With the backing of Blackstone’s credit division (which committed $1 billion) and New York-based BlackRock, the world’s biggest asset manager, Amaya bought PokerStars and its sister company, Full Tilt Poker, in a $4.9 billion cash deal in August of 2014. The deal would not have been possible without Blackstone’s credit division, known on Wall Street as GSO. Amaya was a small company. In fact, when Baazov first delivered to the Scheinbergs a $3 billion commitment letter on Blackstone’s letterhead, the Scheinbergs found it necessary to verify with Blackstone that the letter was authentic. “It was like them telling me, ‘Not to say that you guys forged it, but we got to talk to them directly,’ ”. The deal was also reliant on Baazov getting banks like Deutsche Bank and Barclays to lend against online gambling assets, the first such big loan ever.

The Amaya deal for PokerStars shocked the online gambling industry. One of the biggest impacts was felt by Bwin.Party, which traditionally ran PokerStars’ biggest competitor and saw its stock plunge in the aftermath of the announcement of the deal. The stock fell so sharply in the summer of 2014 that at one point Ader considered trying to find a way for his financial firm to purchase the whole company itself while moving the board to expand its search for the right buyer. “I didn’t like how the process was being handled, I had to push 888 (Holdings) which was a perfect strategic buyer, to get invited,” says Ader.

GVC Holdings, a small and publicly-traded online gambling company that focuses on so-called gray markets where laws are unclear, made a bid in May that was at one point backed by Amaya to buy Bwin.Party. Not long after GVC jumped into the ring, 888 Holdings, a publicly-traded Gibraltar company focused on online poker and casino games and founded by two sets of Israeli brothers, launched its own bid backed by JPMorgan Chase and Barclays, as two big banks once again committed to loan money against online gambling assets.

In July, 888 struck a deal to buy Bwin.Party for about $1.4 billion.
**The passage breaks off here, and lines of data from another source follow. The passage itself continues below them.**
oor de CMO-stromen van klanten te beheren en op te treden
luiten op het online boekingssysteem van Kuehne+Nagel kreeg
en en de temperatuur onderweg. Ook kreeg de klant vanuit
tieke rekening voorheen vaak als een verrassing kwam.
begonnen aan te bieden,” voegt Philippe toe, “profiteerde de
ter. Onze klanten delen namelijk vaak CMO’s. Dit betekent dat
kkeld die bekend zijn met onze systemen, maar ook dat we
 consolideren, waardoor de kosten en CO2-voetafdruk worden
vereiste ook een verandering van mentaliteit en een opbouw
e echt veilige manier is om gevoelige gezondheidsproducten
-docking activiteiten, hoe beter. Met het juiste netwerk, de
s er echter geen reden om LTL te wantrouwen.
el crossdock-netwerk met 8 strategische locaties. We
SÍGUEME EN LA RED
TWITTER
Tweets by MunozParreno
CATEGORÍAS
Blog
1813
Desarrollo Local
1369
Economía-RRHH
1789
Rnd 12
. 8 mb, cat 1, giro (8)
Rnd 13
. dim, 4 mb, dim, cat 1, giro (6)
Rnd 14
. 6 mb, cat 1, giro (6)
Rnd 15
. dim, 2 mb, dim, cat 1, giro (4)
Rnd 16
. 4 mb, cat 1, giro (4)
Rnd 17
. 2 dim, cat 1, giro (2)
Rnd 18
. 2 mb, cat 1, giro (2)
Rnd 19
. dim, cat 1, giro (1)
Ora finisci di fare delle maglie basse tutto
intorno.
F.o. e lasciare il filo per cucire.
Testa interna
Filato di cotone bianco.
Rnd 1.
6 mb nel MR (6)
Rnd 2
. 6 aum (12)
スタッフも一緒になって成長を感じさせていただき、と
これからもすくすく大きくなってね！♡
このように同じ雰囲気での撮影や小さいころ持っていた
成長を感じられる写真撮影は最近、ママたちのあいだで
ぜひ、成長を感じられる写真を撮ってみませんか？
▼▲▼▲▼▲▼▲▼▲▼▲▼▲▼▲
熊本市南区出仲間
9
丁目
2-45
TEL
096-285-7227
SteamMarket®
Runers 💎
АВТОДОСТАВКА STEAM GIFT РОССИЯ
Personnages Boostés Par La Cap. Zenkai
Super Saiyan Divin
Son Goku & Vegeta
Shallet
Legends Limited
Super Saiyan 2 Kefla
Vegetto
The deal would create a serious rival for Amaya and Pokerstars, which currently dominate online poker outside of the U.S. But it’s not a done deal yet. GVC Holdings lost Amaya’s backing but gained new financial commitments from Cerberus Capital Management, billionaire Stephen Feinberg’s New York financial firm. As a result, GVC moved in August and submitted a slightly richer bid for Bwin.Party than the 888 deal, but GVC’s offer is largely a stock deal that would leave Bwin.Party shareholders holding stock in the riskier combined entity. For now, shares of Bwin.Party are up 40% in the last year. On the surface, it seems 888 is more likely to win out.

Wall Street money has not solved all of the online gambling industry’s problems. In the U.S., for example, still only three states—New Jersey, Nevada and Delaware— have regulatory regimes for online gambling and hopes that important states like California might usher in a new golden age of online gambling have so been disappointed. Even Amaya’s PokerStars has been yet unable to get back into New Jersey after just about one year of trying. There had been assumptions that such a reentry would be swift under a new Wall Street-backed ownership structure. Still, with big financial firm backing, the online gambling business looks a lot different today than it did just over a year ago.